Tarea pendiente :: Edita el pasaje de abajo sobre las humanidades: reproduce todo lo que va desde "La pérdida de" hasta "fin de siglo." y sustituye "deterioro ético" por "declive moral".

Pasaje para leer ::
Mientras tanto, las humanidades se consideran como adorno subjetivista y trivial, no sólo porque no proporcionan un rendimiento en términos utilitaristas, sino también porque aparecen como un territorio en el que sólo es posible la opinión más o menos fundada o la retórica más o menos brillante.
La pérdida de sustancia personal y el continuado deterioro ético a lo que se aboca una situación de esta índole requieren un diagnóstico y un tratamiento que se sitúan más allá de las discusiones convencionales. Hay que desandar los caminos mal andados y volver a encontrar el cabo del hilo conductor que pueda devolver unidad y sentido a las mujeres y los hombres de este fin de siglo.

Material ::
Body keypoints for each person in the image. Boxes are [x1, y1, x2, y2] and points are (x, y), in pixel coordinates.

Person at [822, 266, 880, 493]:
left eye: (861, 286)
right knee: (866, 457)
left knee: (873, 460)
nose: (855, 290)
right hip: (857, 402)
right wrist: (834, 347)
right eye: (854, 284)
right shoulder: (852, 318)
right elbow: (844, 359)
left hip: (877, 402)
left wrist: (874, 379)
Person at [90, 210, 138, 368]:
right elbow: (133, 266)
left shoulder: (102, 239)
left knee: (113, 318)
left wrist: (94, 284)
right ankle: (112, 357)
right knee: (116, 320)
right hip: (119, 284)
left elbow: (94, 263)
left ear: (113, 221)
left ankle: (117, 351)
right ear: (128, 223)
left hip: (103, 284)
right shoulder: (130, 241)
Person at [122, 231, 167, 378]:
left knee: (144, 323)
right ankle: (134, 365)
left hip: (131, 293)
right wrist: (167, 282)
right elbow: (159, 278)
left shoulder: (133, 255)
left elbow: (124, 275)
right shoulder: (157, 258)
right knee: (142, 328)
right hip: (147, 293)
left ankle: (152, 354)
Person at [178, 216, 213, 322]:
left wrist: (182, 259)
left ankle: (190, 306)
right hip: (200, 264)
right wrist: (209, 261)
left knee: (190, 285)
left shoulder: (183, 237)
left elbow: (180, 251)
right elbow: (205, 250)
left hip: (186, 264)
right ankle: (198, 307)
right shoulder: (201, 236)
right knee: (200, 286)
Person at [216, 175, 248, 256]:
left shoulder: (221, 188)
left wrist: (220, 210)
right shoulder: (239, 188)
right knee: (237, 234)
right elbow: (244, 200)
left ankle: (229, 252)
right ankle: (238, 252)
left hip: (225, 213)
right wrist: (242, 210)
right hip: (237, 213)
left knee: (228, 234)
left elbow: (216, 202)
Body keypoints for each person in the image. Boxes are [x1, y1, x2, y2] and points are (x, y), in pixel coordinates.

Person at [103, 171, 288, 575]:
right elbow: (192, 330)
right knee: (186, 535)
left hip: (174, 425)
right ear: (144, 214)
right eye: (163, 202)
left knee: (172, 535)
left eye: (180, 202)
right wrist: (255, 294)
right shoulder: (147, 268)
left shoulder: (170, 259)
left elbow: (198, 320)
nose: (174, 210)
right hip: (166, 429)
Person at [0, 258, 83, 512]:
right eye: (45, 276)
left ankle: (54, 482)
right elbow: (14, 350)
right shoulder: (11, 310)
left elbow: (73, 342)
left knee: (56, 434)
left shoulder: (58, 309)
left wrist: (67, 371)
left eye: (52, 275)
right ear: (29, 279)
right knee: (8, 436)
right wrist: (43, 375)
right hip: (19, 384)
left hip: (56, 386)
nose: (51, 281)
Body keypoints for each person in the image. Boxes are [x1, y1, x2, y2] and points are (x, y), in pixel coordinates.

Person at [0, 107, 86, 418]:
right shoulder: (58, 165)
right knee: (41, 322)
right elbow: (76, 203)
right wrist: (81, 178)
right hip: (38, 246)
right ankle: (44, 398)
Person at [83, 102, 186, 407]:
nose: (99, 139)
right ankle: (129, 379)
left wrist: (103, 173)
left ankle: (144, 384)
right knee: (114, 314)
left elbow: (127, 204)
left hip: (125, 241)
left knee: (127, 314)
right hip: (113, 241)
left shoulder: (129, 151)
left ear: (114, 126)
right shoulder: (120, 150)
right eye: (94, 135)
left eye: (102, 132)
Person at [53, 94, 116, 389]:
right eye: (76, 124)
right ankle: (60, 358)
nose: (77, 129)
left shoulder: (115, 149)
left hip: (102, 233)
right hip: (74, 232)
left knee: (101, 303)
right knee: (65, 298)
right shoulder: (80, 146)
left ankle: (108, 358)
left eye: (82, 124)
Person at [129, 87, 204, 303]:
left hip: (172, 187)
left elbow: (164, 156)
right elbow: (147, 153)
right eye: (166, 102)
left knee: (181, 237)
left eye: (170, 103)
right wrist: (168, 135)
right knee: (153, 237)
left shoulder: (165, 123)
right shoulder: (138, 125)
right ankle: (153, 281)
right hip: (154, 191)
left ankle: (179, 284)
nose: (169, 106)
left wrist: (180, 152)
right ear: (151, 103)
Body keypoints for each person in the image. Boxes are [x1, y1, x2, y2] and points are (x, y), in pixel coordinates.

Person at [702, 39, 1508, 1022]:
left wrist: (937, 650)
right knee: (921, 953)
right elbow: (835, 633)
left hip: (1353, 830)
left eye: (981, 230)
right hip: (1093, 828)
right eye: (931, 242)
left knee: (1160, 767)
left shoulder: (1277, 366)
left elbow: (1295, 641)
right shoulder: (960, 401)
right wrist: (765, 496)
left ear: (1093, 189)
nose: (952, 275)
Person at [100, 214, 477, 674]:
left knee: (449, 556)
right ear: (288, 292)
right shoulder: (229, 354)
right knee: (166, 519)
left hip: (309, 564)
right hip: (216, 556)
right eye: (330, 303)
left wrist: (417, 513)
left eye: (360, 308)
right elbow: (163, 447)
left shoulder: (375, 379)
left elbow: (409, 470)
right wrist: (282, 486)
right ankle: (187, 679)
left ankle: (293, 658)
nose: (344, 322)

Resultado ::
La pérdida de sustancia personal y el continuado declive moral a lo que se aboca una situación de esta índole requieren un diagnóstico y un tratamiento que se sitúan más allá de las discusiones convencionales. Hay que desandar los caminos mal andados y volver a encontrar el cabo del hilo conductor que pueda devolver unidad y sentido a las mujeres y los hombres de este fin de siglo.